WHEN I MET with Infinite Machine to see its Cybertruck-esque electric scooter in 2023, it was outside a small garage by the waterfront in Red Hook, Brooklyn—the right kind of space for a scrappy, young startup. But on a recent visit, the team got a serious upgrade: a renovated and roomy warehouse in Long Island City, Queens, with high ceilings, a fresh coat of paint, more employees, proper machinery, and a showroom for passersby to ogle the P1 scooter—which the company finally began shipping this month.

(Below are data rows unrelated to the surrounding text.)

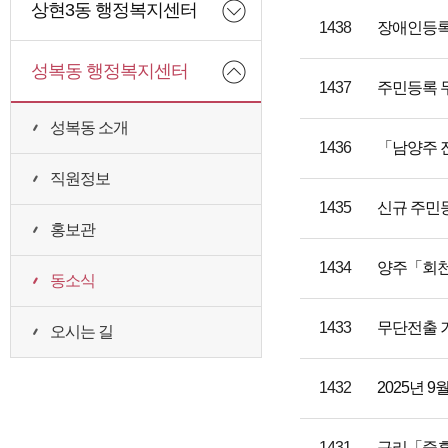
상현3동 행정복지센터
1438
장애인등록
성복동 행정복지센터
1437
주민등록 
성복동 소개
1436
「남양주 
직원정보
1435
신규 주민등
홍보관
1434
양주「회천
동소식
1433
무단전출 
오시는 길
1432
2025년 
1431
구리「중흥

The P1 was always going to be a niche product. America doesn't have the scooter culture found in many other countries, and potential riders of the original $10,000 Vespa-inspired vehicle need a motorcycle license. That puts a limit on your growth as a burgeoning company. That's where the Olto comes in. Designed in a little over a year, the Olto is meant to be a mass-market electric bike that doesn't look like any ebike that came before. It can carry two passengers, can reverse, and has a footrest that can transform into pedals—all designed to ride on the bike lane.

Ebikes tend to look a lot like bikes. That also means that, like a normal bike, you'll probably need to haul it indoors somewhere secure for storage, or risk locking it up outside with a bike lock. Infinite Machine decided to come up with a fresh design from the ground up that puts the Olto somewhere between a sit-down scooter and an ebike.